◆ **THE TASK**
From the data underneath, reproduce exactly the stretch that begins at the line with "av regnet samt hur blåsigt det blir." and ends after the line with "de retrouver la fille d’un influent banquier".

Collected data
****************
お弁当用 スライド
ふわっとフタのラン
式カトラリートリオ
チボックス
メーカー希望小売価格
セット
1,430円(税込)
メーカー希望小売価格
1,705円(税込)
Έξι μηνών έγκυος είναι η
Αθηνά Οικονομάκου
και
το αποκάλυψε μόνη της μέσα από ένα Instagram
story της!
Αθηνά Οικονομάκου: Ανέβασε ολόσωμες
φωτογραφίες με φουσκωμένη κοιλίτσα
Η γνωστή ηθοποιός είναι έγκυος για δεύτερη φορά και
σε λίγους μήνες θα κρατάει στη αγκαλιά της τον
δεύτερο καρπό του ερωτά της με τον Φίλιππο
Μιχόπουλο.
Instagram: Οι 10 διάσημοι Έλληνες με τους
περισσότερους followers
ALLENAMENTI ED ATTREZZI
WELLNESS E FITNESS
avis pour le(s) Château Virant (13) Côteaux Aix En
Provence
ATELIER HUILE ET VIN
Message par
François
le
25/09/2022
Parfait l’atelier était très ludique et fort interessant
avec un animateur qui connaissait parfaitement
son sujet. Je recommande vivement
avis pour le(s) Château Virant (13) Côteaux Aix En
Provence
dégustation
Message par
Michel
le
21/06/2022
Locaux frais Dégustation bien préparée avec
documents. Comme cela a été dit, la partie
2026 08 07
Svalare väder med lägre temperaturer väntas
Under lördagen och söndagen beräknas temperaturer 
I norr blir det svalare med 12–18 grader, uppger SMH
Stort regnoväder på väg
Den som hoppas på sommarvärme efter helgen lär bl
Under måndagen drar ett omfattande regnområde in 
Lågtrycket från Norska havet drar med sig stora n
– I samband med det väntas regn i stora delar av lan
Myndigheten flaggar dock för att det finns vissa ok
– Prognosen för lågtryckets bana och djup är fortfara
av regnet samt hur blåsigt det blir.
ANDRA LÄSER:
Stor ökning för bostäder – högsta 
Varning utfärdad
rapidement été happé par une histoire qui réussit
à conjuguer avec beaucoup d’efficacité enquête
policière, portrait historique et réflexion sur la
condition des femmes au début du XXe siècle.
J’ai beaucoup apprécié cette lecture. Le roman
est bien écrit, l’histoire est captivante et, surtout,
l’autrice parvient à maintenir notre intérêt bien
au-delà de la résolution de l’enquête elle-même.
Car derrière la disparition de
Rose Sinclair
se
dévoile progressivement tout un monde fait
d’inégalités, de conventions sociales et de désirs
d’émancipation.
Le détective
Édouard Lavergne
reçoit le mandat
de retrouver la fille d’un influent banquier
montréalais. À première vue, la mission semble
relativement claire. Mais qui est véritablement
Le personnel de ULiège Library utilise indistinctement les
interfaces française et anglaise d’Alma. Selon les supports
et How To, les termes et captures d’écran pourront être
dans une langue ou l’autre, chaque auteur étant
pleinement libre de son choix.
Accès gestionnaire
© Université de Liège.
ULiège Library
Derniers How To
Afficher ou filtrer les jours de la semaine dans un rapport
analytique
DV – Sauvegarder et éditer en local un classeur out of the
****************
◆ **ANSWER TO THIS EXERCISE**
av regnet samt hur blåsigt det blir.
ANDRA LÄSER:
Stor ökning för bostäder – högsta 
Varning utfärdad
rapidement été happé par une histoire qui réussit
à conjuguer avec beaucoup d’efficacité enquête
policière, portrait historique et réflexion sur la
condition des femmes au début du XXe siècle.
J’ai beaucoup apprécié cette lecture. Le roman
est bien écrit, l’histoire est captivante et, surtout,
l’autrice parvient à maintenir notre intérêt bien
au-delà de la résolution de l’enquête elle-même.
Car derrière la disparition de
Rose Sinclair
se
dévoile progressivement tout un monde fait
d’inégalités, de conventions sociales et de désirs
d’émancipation.
Le détective
Édouard Lavergne
reçoit le mandat
de retrouver la fille d’un influent banquier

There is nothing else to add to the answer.